Under California law, the board of a dissolving corporation may distribute to shareholders any remaining assets after it has determined that “all the known debts and liabilities of a corporation in the process of winding up have been paid or adequately provided for.” Cal. Corp. Code § 2004. California provides that a plaintiff may assert claims against a shareholder of a dissolved corporation, “whether arising before or after the dissolution of the corporation,” “to the extent of their pro rata share of the claim or to the extent of the corporate assets distributed to them upon dissolution of the corporation, whichever is less.” Cal. Corp. Code § 2011(a)(1)(B). A plaintiff must bring suit against the shareholder either prior to the applicable statute of limitations expiring or within four years “after the effective date of the dissolution of the corporation,” whichever is earlier. Cal. Corp. Code § 2011(a)(2). The effective date is the date the corporation files the certificate of dissolution with the Secretary of State. Cal. Corp. Code § 1905.1. A director, on the other hand, is *1003liable for distributing assets of a dissolved corporation to shareholders only if he does so “without paying or adequately providing for all known liabilities of the corporation.” Cal. Corp. Code § 316(a)(2); see also id. § 316(c) (providing that a plaintiff may bring suit against the directors if the plaintiffs “debts or claims arose prior to the time” the director distributed the assets to the shareholders).

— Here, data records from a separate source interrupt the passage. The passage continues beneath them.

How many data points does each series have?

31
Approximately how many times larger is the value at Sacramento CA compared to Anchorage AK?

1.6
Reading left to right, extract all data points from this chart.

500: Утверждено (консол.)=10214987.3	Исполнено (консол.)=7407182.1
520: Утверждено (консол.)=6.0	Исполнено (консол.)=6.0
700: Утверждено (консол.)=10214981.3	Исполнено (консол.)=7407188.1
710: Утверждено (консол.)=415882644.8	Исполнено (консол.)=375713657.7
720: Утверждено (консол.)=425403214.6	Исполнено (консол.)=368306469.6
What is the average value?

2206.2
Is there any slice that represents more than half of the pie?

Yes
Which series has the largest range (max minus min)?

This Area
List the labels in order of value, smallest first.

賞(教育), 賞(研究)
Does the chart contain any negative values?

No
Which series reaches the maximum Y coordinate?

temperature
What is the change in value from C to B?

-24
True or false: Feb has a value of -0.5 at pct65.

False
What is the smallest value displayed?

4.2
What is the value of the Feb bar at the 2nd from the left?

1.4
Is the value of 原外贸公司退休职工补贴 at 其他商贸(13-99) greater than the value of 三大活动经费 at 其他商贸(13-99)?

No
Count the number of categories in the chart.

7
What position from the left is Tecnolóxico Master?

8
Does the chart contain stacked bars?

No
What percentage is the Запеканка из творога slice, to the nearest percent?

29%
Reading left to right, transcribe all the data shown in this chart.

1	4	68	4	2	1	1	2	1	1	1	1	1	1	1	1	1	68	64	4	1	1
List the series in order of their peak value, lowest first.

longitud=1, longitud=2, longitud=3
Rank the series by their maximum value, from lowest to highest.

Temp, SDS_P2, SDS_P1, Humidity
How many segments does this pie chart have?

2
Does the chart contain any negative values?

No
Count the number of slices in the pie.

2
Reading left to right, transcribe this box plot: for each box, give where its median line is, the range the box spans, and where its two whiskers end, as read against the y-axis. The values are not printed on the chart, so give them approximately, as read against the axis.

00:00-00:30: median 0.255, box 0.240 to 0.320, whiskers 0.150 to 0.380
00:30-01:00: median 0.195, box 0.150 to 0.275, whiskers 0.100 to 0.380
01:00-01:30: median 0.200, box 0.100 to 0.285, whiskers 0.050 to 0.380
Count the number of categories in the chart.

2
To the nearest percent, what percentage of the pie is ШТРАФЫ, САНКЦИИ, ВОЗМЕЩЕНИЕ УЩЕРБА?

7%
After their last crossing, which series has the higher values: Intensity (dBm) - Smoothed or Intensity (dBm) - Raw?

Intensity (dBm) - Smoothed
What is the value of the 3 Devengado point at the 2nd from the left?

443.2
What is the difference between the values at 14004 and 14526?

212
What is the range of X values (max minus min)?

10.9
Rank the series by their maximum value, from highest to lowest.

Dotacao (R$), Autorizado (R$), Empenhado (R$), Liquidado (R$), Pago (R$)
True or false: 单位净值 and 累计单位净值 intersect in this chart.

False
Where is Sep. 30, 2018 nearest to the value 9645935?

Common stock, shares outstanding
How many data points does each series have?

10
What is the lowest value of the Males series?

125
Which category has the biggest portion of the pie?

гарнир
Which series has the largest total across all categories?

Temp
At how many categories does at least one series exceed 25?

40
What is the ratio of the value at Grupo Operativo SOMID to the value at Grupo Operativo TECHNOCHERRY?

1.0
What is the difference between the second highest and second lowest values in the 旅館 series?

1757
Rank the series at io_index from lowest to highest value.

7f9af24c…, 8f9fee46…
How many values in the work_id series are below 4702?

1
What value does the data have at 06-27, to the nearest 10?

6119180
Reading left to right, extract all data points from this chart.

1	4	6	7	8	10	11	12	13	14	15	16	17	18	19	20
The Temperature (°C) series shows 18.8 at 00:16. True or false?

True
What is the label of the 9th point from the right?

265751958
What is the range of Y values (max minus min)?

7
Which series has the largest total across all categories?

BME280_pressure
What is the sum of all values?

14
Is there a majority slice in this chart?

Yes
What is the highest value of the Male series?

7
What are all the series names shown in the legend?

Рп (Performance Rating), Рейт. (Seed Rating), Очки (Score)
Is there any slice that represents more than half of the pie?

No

Assurance alleges Campbell Concrete, Inc. was a California corporation that was dissolved on May 6, 2004. The Court will dismiss the claims against Campbell based on his capacity as shareholder or director of Campbell Concrete, Inc. Assurance expressly pleads that its causes of action arose after dissolution. Campbell as director therefore is not liable because these obligations were not “known” at the time the dissolved corporation’s assets were distributed under section 316(a)(2). He also is not liable as a shareholder because section 2011(a)(2) requires that any such claim be brought within four years after dissolution or prior to the expiration of the statute of limitations, whichever is earlier. Here, four years after dissolution would be May 2008. This case was not filed until 2011. Assurance’s claims against Campbell as shareholder therefore are untimely.
III. CONCLUSION
IT IS THEREFORE ORDERED that Defendant Steven R. Campbell’s Motion to Dismiss; or, Alternatively, Motion for More Definite Statement (Doc. #26) is hereby GRANTED in part and DENIED in part. The motion is granted in that Plaintiff Assurance Company of America’s claims against Defendant Steven R. Campbell are hereby dismissed to the extent they are based on Steven R. Campbell’s role as an officer, director, or shareholder of Campbell Concrete of Nevada, Inc.; SRC Enterprises; Sterling Trenching, Inc.; or Campbell Concrete, Inc. The Motion is denied in all other respects.
IT IS FURTHER ORDERED that Defendants Campbell Concrete of Nevada, Inc.; Campbell Concrete, Inc.; and Sterling Trenching, Inc.’s Motion to Dismiss; or, Alternatively, Motion for More Definite Statement (Doc. # 27) is hereby DENIED.
. In 2011, Nevada amended the relevant provisions, including repealing § 78.585. However, the parties have not suggested that the amendmenls apply retroactively to corporations which dissolved prior to 2011.